Jesus Christ Superstar (The Arts Centre Gold Coast)
The Arts Centre Gold Coast
June 20 – 29
Since it first opened on Broadway in 1971, Andrew Lloyd Webber’s rock opera “Jesus Christ Superstar” has been interpreted in many ways, including in a number of touring and local productions. In The Arts Centre Gold Coast show, the classic rock opera gets a makeover; the setting is a celebrity obsessed Jerusalem Shore world of hyper reality. In the neon-ness of leather and sequined debauchery, the buzz around the titular Jesus is one of a celebrity, billed to make appearance at the Cobra nightclub. This bold and grand setting is realised though the creativity of optikal bloc, whose innovative work brings the seedy and corrupt world to explosive life with an aesthetic akin to the Verona Beach of Baz Luhrmann’s 1996 movie “Romeo + Juliet”. Indeed, the seven meter high LED panels that dominate the backdrop, not only bring the work to explosive life, but enable emphasis on the show’s rock roots though the incorporation of religious quotes from modern music royalty as part of the projections.
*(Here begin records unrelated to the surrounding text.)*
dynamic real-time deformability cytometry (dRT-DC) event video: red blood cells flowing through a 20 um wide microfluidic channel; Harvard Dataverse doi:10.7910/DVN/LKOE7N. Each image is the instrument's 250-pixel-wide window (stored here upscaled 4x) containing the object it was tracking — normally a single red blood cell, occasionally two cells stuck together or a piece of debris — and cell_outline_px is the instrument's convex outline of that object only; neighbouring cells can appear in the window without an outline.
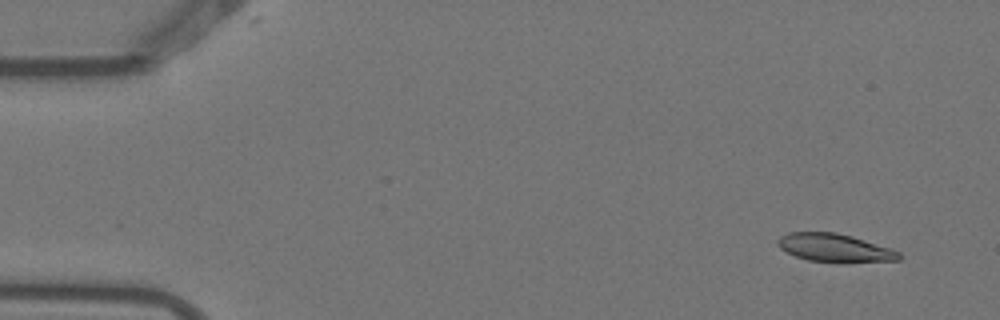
{"species": "Egyptian fruit bat (a non-hibernating species)", "species_latin": "Rousettus aegyptiacus", "temperature_condition": "warm", "stored_images_in_passage": 6, "camera_frame_rate_fps": 3000, "um_per_image_px": 0.085, "animal": {"sex": "female"}, "frame": {"image": 1, "passage_image": 1, "time_ms": 0.0, "image_size_px": [1000, 320], "cell_outline_px": [[900, 260], [808, 260], [796, 256], [780, 248], [776, 244], [776, 240], [780, 236], [788, 232], [836, 232], [852, 236], [892, 248], [900, 252]], "centroid_in_image_um": [70.89, 21.01], "position_along_channel_um": 14.1, "area_um2": 19.13}}
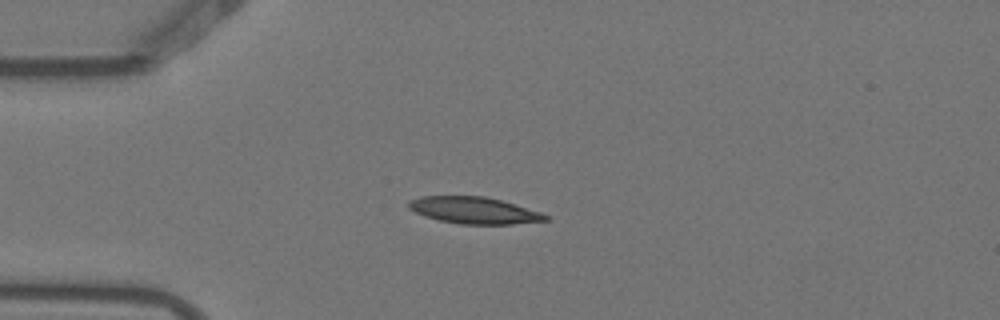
{"frame": {"image": 2, "passage_image": 4, "time_ms": 1.0, "image_size_px": [1000, 320], "cell_outline_px": [[552, 216], [548, 220], [512, 224], [460, 224], [440, 220], [424, 216], [408, 208], [408, 200], [420, 196], [484, 196], [500, 200], [540, 212]], "centroid_in_image_um": [40.28, 17.88], "position_along_channel_um": 44.7, "area_um2": 21.21}}
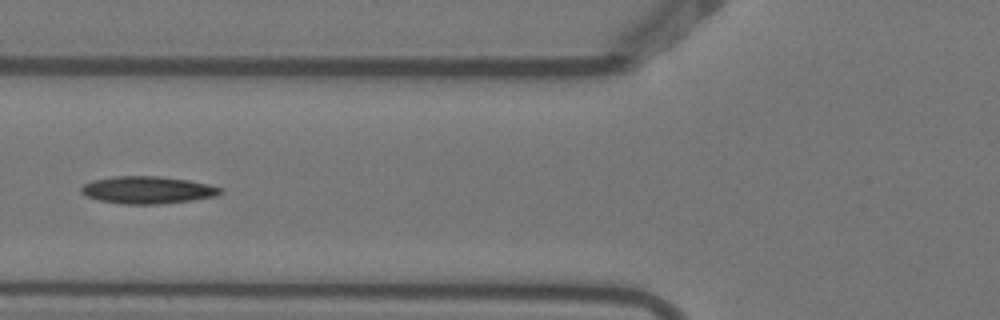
{"frame": {"image": 3, "passage_image": 6, "time_ms": 1.667, "image_size_px": [1000, 320], "cell_outline_px": [[224, 192], [216, 196], [192, 200], [160, 204], [124, 204], [100, 200], [88, 196], [80, 192], [80, 188], [84, 184], [92, 180], [112, 176], [160, 176], [188, 180], [208, 184], [224, 188]], "centroid_in_image_um": [12.57, 16.14], "position_along_channel_um": 113.2, "area_um2": 22.25}}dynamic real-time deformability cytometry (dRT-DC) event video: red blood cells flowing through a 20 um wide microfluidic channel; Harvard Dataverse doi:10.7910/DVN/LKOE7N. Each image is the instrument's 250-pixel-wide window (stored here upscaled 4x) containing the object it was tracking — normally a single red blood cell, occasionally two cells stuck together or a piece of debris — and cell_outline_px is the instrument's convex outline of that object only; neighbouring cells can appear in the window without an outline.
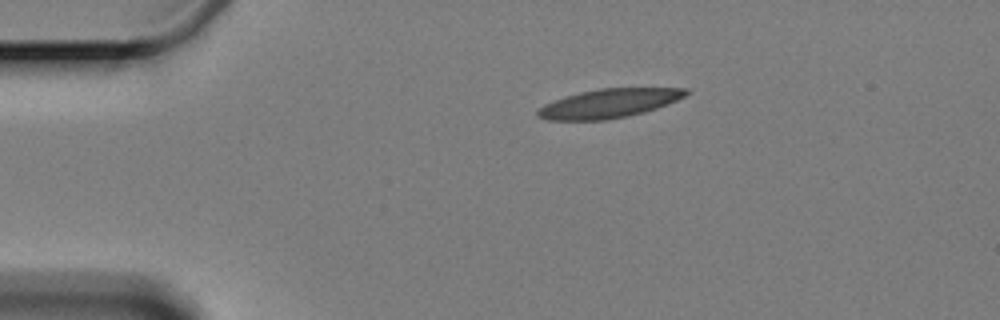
{"species": "Egyptian fruit bat (a non-hibernating species)", "species_latin": "Rousettus aegyptiacus", "temperature_condition": "cold", "stored_images_in_passage": 6, "camera_frame_rate_fps": 3000, "um_per_image_px": 0.085, "animal": {"sex": "female"}, "frame": {"image": 1, "passage_image": 1, "time_ms": 0.0, "image_size_px": [1000, 320], "cell_outline_px": [[688, 92], [684, 96], [676, 100], [656, 108], [644, 112], [608, 120], [548, 120], [536, 116], [536, 112], [544, 104], [580, 92], [600, 88], [688, 88]], "centroid_in_image_um": [51.74, 8.79], "position_along_channel_um": 33.3, "area_um2": 24.68}}
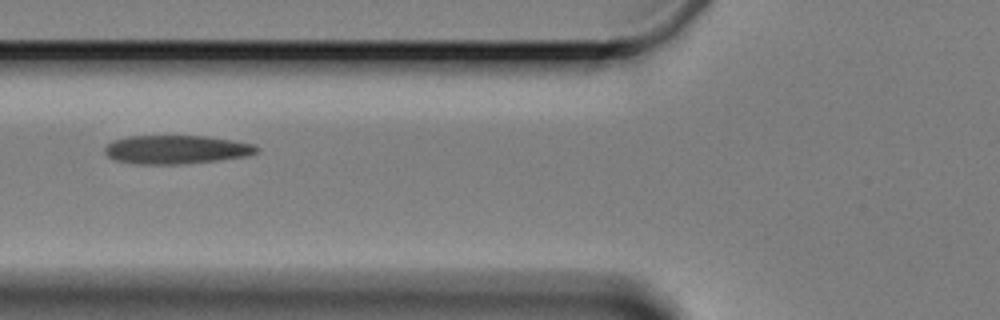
{"frame": {"image": 2, "passage_image": 4, "time_ms": 3.667, "image_size_px": [1000, 320], "cell_outline_px": [[260, 148], [256, 152], [248, 156], [216, 160], [176, 164], [140, 164], [116, 160], [108, 156], [104, 152], [104, 148], [112, 140], [128, 136], [208, 136], [232, 140], [252, 144]], "centroid_in_image_um": [14.96, 12.7], "position_along_channel_um": 110.8, "area_um2": 25.14}}
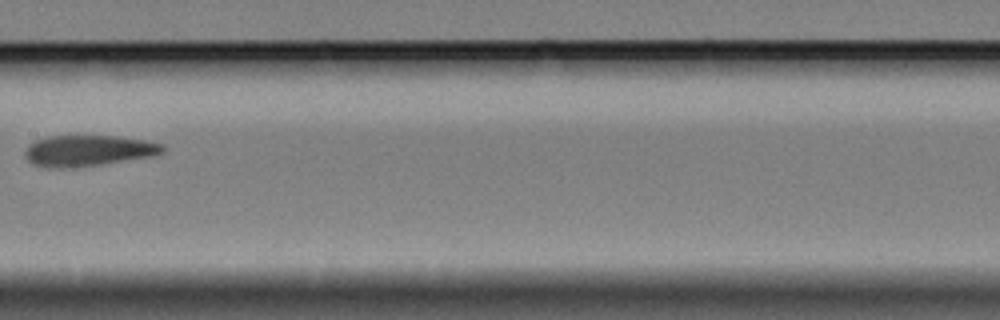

The combination of pulsating music, video backing and energetic lighting take the audience to a place that is almost overwhelming, especially given the size of the ensemble (at times with over 30 crowding the small stage). The numerous dancers are a distraction and although the choreography is good, timing is not always synchronised, which only serves to highlight a mismatch of professional and amateur performers. And the final number of Barberella-esque pink and gold costumes, is just a jazz hand away from being more cheesy than celebratory.
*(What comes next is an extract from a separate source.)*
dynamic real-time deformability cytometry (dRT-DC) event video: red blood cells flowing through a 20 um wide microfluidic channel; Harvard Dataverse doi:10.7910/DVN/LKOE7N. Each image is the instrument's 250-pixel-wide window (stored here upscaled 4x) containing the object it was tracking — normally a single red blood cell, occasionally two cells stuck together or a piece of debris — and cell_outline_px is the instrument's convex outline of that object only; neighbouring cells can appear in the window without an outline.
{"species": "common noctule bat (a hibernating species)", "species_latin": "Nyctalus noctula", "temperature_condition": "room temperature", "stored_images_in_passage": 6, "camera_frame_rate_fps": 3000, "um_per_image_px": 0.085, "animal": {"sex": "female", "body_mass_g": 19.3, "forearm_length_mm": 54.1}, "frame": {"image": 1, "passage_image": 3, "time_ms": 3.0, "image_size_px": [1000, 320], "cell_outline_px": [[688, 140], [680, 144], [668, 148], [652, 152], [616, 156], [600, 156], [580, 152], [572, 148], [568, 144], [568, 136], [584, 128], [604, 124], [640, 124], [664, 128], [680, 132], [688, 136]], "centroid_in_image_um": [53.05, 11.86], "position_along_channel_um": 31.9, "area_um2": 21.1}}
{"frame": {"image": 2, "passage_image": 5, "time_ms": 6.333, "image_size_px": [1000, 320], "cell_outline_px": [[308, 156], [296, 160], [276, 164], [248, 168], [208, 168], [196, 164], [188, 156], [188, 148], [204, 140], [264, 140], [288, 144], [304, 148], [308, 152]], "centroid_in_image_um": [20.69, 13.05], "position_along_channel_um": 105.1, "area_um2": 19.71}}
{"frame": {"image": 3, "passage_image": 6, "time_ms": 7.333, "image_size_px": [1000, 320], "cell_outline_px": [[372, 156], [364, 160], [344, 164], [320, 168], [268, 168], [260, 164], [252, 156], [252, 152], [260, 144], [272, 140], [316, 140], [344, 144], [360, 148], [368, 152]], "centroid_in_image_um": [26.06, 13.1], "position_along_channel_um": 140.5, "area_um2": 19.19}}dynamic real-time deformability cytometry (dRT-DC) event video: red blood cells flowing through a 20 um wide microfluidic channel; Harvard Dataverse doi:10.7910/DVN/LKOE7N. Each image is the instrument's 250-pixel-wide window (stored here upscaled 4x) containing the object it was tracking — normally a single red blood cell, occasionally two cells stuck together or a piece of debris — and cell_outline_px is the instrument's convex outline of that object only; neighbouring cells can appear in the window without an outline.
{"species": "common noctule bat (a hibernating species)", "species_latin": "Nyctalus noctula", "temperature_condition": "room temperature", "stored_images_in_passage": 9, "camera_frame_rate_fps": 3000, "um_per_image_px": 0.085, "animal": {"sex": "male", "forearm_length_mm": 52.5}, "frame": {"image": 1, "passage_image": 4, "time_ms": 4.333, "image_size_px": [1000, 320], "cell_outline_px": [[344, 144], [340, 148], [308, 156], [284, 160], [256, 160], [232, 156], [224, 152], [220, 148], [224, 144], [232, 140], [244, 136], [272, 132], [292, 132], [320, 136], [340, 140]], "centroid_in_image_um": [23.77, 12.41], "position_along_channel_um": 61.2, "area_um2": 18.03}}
The cast matches the vibrancy of the show’s aesthetic in terms of dynamism; however, the star of this show is undoubtedly Dash Kruck, who sounds utterly spectacular as Judas. From his first scene, he takes a commanding place on stage and holds it throughout, playing Judas with righteous indignation and fiery anger in his dissatisfaction with the directions in which Jesus is steering his disciples. As leather-clad, rock god, Jesus, Stevie Mac is also impressive in his emotion and vocal intensity, particularly in the powerful anthem “Gethsemane”.
The musical based on the Gospel’s accounts of the last week of Jesus’ life, from the arrival of Jesus and his disciples in Jerusalem through to the crucifixion. It is a loose and highly dramatised account, focusing on political and interpersonal struggles not included in the Bible narratives. And this reimagining is particularly transformative, casting both disciples and Pilot as females. And in the case of Pilot, it is a choice that works, for indeed, in Pilot (Angela Toohey), we trust, full of intensity and fury as she is, in both word and song.
This modernised production of “Jesus Christ Superstar” is one of much passion and many strengths; it not only alters the hippy aspects of the classic production in favour of contemporary styling, but it provides the chance to witness a performer deliver an excellent enactment. And, in live theatre, there is nothing more exciting than that.